Susan found even more time to worry about climate change in 2020 and much of 2021, when COVID-19 kept her isolated at home, unable to see family.
Easing the emotional toll of climate change
As the months of isolation dragged on, Susan took to internet boards. There she found camaraderie with others concerned about climate change. In reading and writing about how people can reduce their own carbon footprint, she began to renew her own sense of hope for the future.
She also took inspiration from the preaching of minister Michael Dowd.
“There’s this notion that there are only two choices — that either you’re scared to death and deprive yourself of everything because you feel guilty, or that you just dismiss it all as ridiculous and go on living without care,” she said.
‘Do your best about the challenges we face, but also try to enjoy your life … and try to not be too flipped out by it all.’
“Instead, his sermon says, do your best about the challenges we face, but also try to enjoy your life … and try to not be too flipped out by it all.”
In her online Unitarian Universalist communities, Susan writes to help connect others in finding and sharing ways to make a difference.
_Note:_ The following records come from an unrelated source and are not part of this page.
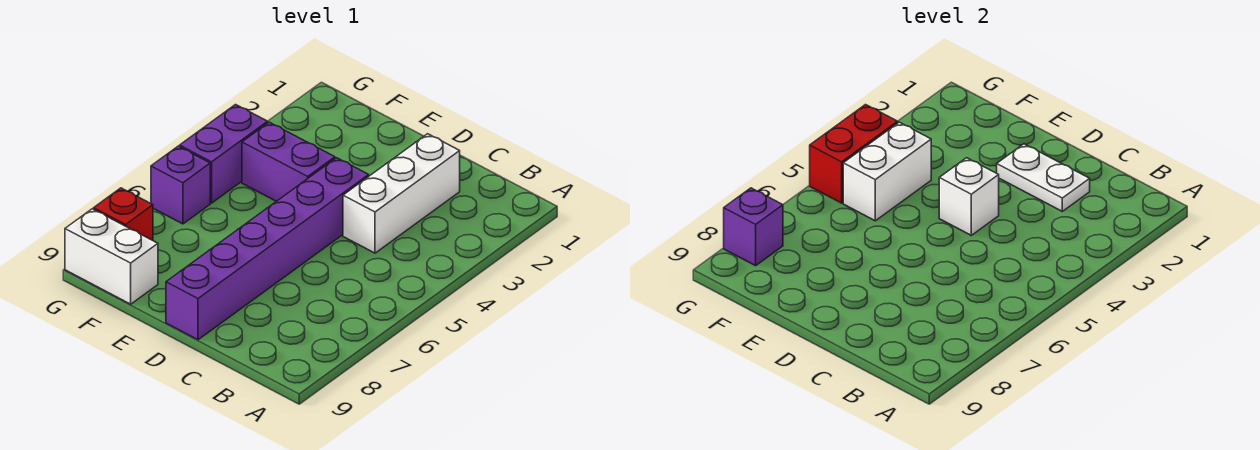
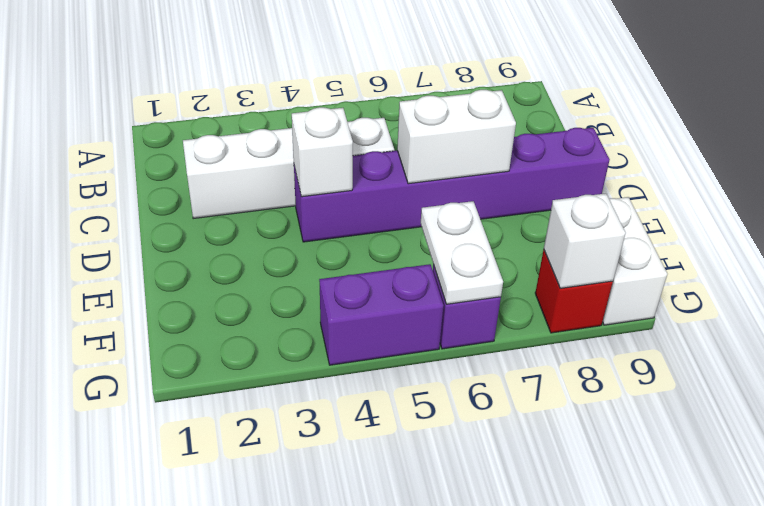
white 1x3 brick [343,134,460,253] -> white 1x4 brick [183,118,394,219]
white 1x2 plate [997,144,1090,211] -> white 1x2 plate moved to [421,201,503,304]
purple 1x2 brick [242,122,335,201] -> none
white 1x2 brick [843,122,931,221] -> white 1x2 brick moved to [397,90,516,184]
red 1x2 brick [810,105,898,203] -> none
purple 1x1 brick [724,188,783,266] -> white 1x1 brick [544,193,626,288]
For example, she’s proud of her son, a mixologist in Chicago who has masterminded a 100% farm-to-table cocktail menu.
She believes these types of climate-conscious actions — inspired in part by her grandma’s 1800s lifestyle — can help future generations navigate the 21st century and beyond. As they get older, Susan hopes to show her own grandchildren more back-to-the-earth ways of living, from growing their own food to using rain barrels.
She also plans eventually to talk with them directly about climate change. But for now, she sticks to the basics of being a good human: “Don’t hurt anything no matter how small,” she said. “All our actions have consequences — so let’s make them the good kinds.”
Her long-overdue reunion with her family finally came at Thanksgiving 2021, when she presented her grandchildren with personalized backpacks. Homemade from repurposed scraps of fabric, the backpacks are a colorful homage to the flour-sack clothes her own grandmother had sewn a century ago.